The combined effect of helping women address domestic violence, providing training in financial literacy, and creating jobs for women in higher paying, non-traditional roles has helped SolTuna cut absenteeism by more than one third.

“Before I didn’t really understand that domestic violence is a crime.”

— Alison Anawe, production line supervisor at SolTuna

Previously, SolTuna’s women workers were most visible in the office or on the production line. The company has more than doubled the number of women in jobs traditionally held by men. And women are now in four of the five top positions in production and quality control.

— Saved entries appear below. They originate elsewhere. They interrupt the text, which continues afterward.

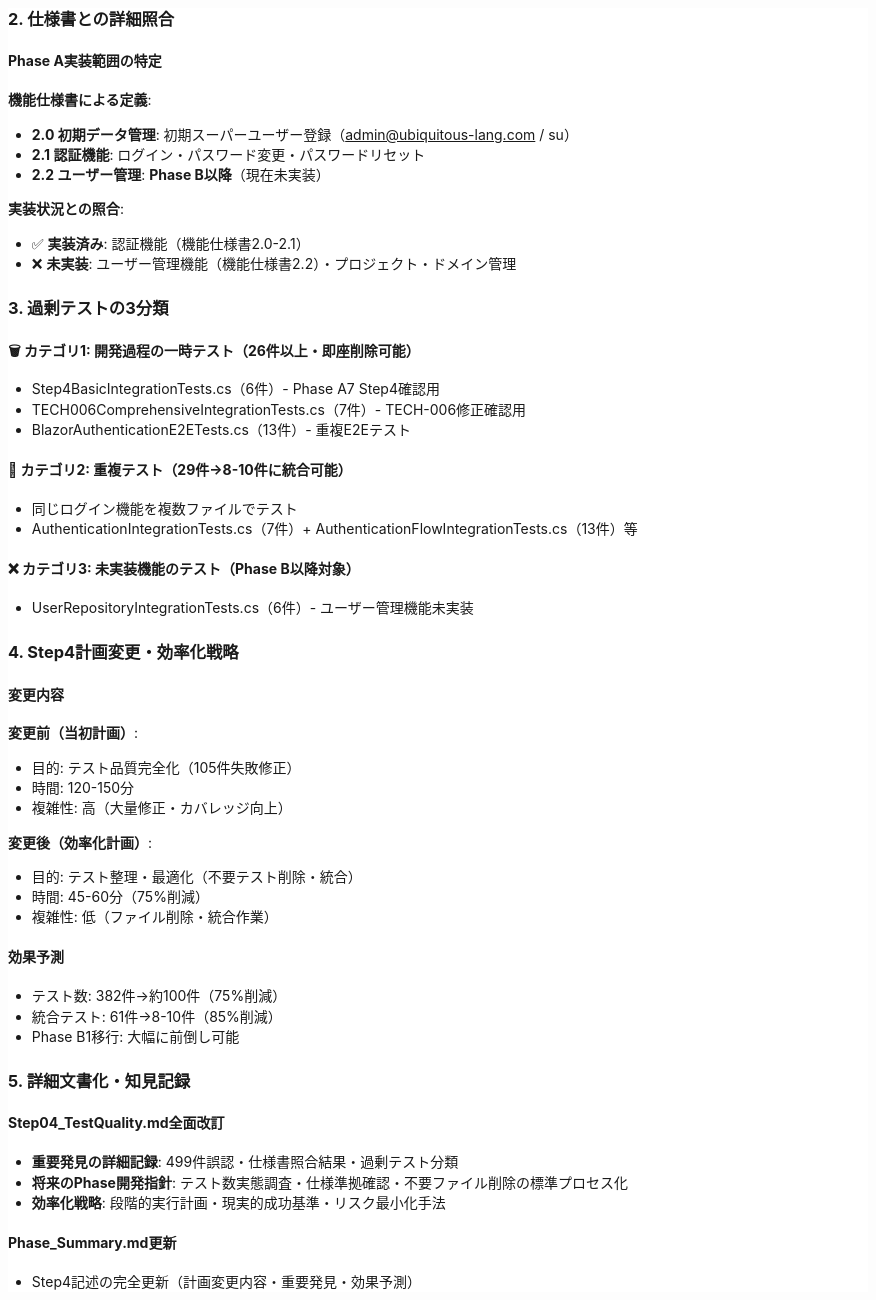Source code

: ### 2. 仕様書との詳細照合
#### Phase A実装範囲の特定
**機能仕様書による定義**:
- **2.0 初期データ管理**: 初期スーパーユーザー登録（admin@ubiquitous-lang.com / su）
- **2.1 認証機能**: ログイン・パスワード変更・パスワードリセット
- **2.2 ユーザー管理**: **Phase B以降**（現在未実装）

**実装状況との照合**:
- ✅ **実装済み**: 認証機能（機能仕様書2.0-2.1）
- ❌ **未実装**: ユーザー管理機能（機能仕様書2.2）・プロジェクト・ドメイン管理

### 3. 過剰テストの3分類
#### 🗑️ カテゴリ1: 開発過程の一時テスト（26件以上・即座削除可能）
- Step4BasicIntegrationTests.cs（6件）- Phase A7 Step4確認用
- TECH006ComprehensiveIntegrationTests.cs（7件）- TECH-006修正確認用  
- BlazorAuthenticationE2ETests.cs（13件）- 重複E2Eテスト

#### 🔄 カテゴリ2: 重複テスト（29件→8-10件に統合可能）
- 同じログイン機能を複数ファイルでテスト
- AuthenticationIntegrationTests.cs（7件）+ AuthenticationFlowIntegrationTests.cs（13件）等

#### ❌ カテゴリ3: 未実装機能のテスト（Phase B以降対象）
- UserRepositoryIntegrationTests.cs（6件）- ユーザー管理機能未実装

### 4. Step4計画変更・効率化戦略
#### 変更内容
**変更前（当初計画）**:
- 目的: テスト品質完全化（105件失敗修正）
- 時間: 120-150分
- 複雑性: 高（大量修正・カバレッジ向上）

**変更後（効率化計画）**:  
- 目的: テスト整理・最適化（不要テスト削除・統合）
- 時間: 45-60分（75%削減）
- 複雑性: 低（ファイル削除・統合作業）

#### 効果予測
- テスト数: 382件→約100件（75%削減）
- 統合テスト: 61件→8-10件（85%削減）
- Phase B1移行: 大幅に前倒し可能

### 5. 詳細文書化・知見記録
#### Step04_TestQuality.md全面改訂
- **重要発見の詳細記録**: 499件誤認・仕様書照合結果・過剰テスト分類
- **将来のPhase開発指針**: テスト数実態調査・仕様準拠確認・不要ファイル削除の標準プロセス化
- **効率化戦略**: 段階的実行計画・現実的成功基準・リスク最小化手法

#### Phase_Summary.md更新
- Step4記述の完全更新（計画変更内容・重要発見・効果予測）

“A diesel fitter, a plumber, an electrician—all women,” says SolTuna’s managing director, Adrian Wickham. “We invest heavily in their training and we are seeing the benefits.”

SolTuna has more than doubled the number of women in jobs traditionally held by men.

The company has also developed new export markets, including the United States, and has expanded its workforce to more than 2,000 employees, from 1,800 a few years ago.   

The ripple effect reaches other businesses. Fifteen of the largest companies in Solomon Islands, which collectively employ more than 6,000 workers, have now committed to promoting gender equality in the workplace through a program known as Waka Mere (“She Works” in the local language). This two-year initiative, launched by IFC in 2017 in collaboration with the Solomon Islands Chamber of Commerce and Industry, recognizes the many benefits of empowering women. It is supported by the governments of Australia and New Zealand.

“Attitudes continue to be slow to change in patriarchal societies like Solomon Islands,” says Atenasi Ata, chief executive officer of the Solomon Islands Chamber of Commerce and Industry. “But we are seeing the clear signs of change. Women are ready and able to embrace that change to the benefit of not only themselves, but their communities and the country.”